Once secure at the top, I began using all styles of pulling, squeezing, and yanking at the great canvas. Initially, I made no progress for some twenty minutes. The wind was too strong and each time I thought I was starting to make headway, the wind would violently rip the slick material from my hands before I could pass a single wrap. To make matters worse, the rolling motion would throw me swinging about from the mast, banging me up. I had achieved the status of a human piñata. Each time the ship would heave heavily in any direction, I would have to abandon whatever progress I might have made and wrap my legs and arms about the mast.
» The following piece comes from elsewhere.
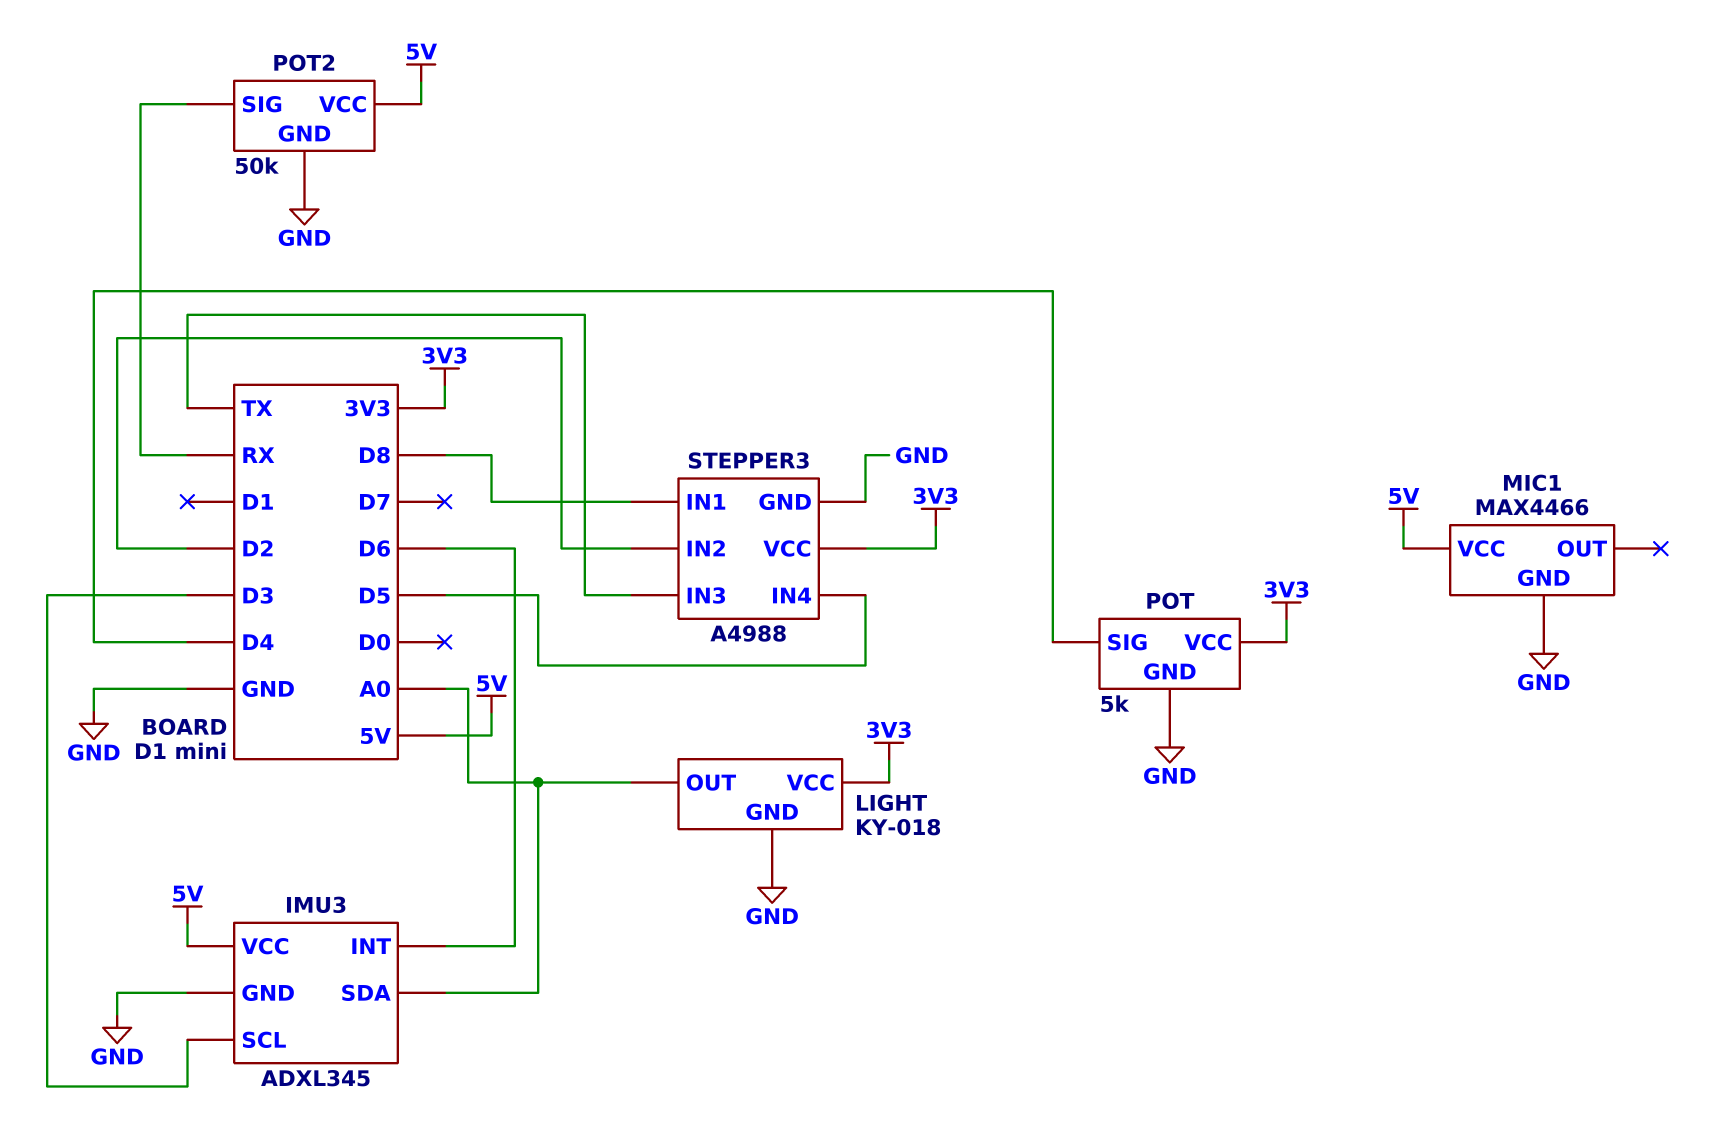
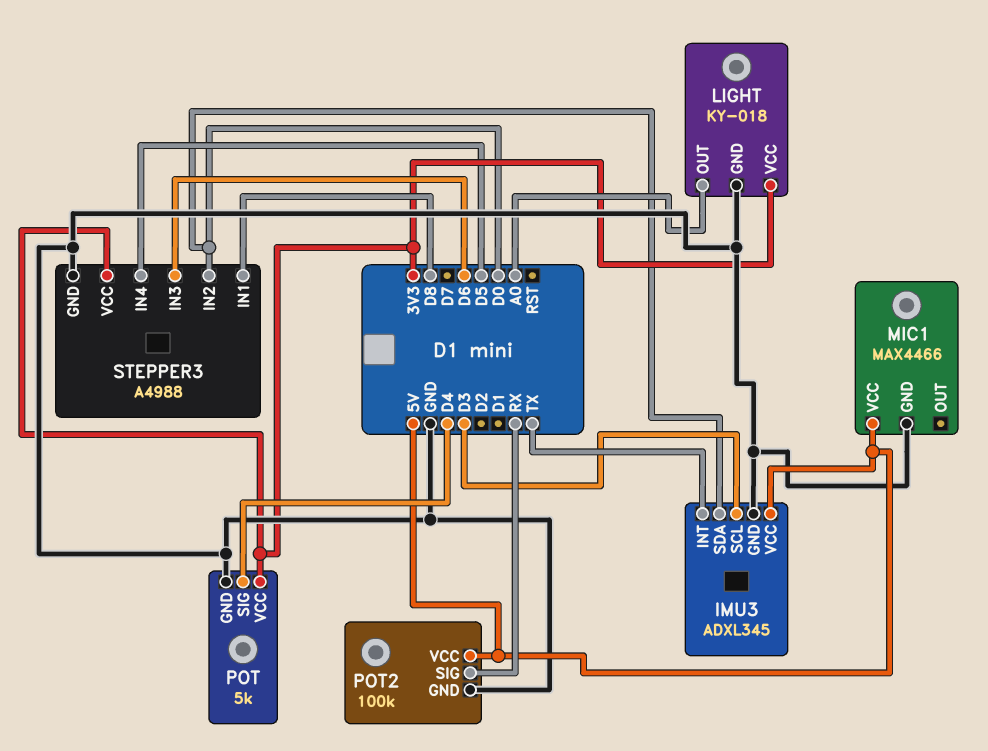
IMU3 pin INT: D6 -> TX
IMU3 pin SDA: A0 -> D0
POT2: 50k -> 100k
STEPPER3 pin IN2: D2 -> D0
STEPPER3 pin IN3: TX -> D6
I eventually took pause to stare up at the night sky and ask the great powers that be, “Really?! You’re gonna leave me here, like this?” I suppose I convinced someone up there to listen because to my surprise I eventually began making progress. I was actually in complete disbelief when I undid the first great wrap and the canvas launched itself back out horizontally. “I might actually do this,” I thought. Very slowly, with maximum effort and my own unique war crys, more and more wraps started getting undone. It is not an exaggeration that my heart rate dropped some thirty RPM’s as I finished with the last tangle and the kite blew free.
I rappelled back down. With the aid of a short lull in the wind, I was somehow able to lower the spinnaker back to the deck. I sat down on the spinnaker piled tightly. It deflated beneath me. My body was covered in cuts and aches. Somehow I had downed beast, sword in its heart. Looking at my watch, I had been up the mast for 52 minutes.
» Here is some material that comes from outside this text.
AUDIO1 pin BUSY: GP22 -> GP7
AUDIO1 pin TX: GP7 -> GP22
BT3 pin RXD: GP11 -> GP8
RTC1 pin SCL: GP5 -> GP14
I admit that I did not actually feel victory. I also did not move for an immeasurable time. I just felt overwhelming exhaustion with some shouldering sorrow. I think I wanted to weep but for some reason could not. I looked out across the dark ocean. There was nothing at all. There was just my small light on a small boat in a great empty sea of black. I could only hear the noise of it.
As the sun rose the following day, I wasted no time to resolve the issue of fishing line seized around the propellor. I dove in with a rope hitched about my waste, dive knife, and 15,000 feet of water below. The line cut free easy enough. The hard part was staring down into the abyss and trying to pretend that this was regular procedure, that there was not an oceanic whitetip eyeing me from the dark void below. A little striped yellow and black fish stood by though to supervise the whole thing.
Once back on deck I began sailing again immediately. With some learned hesitation I even launched the kite that same day. My solo passage from the Panama to the Marquesas took 38 days of sailing in total. I had plenty of existential thoughts out there but at no point did I ever begin talking to a volleyball. That said I mostly certainly shared words with my old nemesis and newly discovered friend, the spinnaker.
Author’s Note:
I generally do not fly my spinnaker at night anymore. In the remaining weeks while still on the same passage to the Marquesas, I sharpened my skills of launching and retrieving the spinnaker in a more controlled method. I have also found that when the kite does become bow-tie around the forstay, turning the bow into the wind can usually untangle it. A unique war cry is still recommended.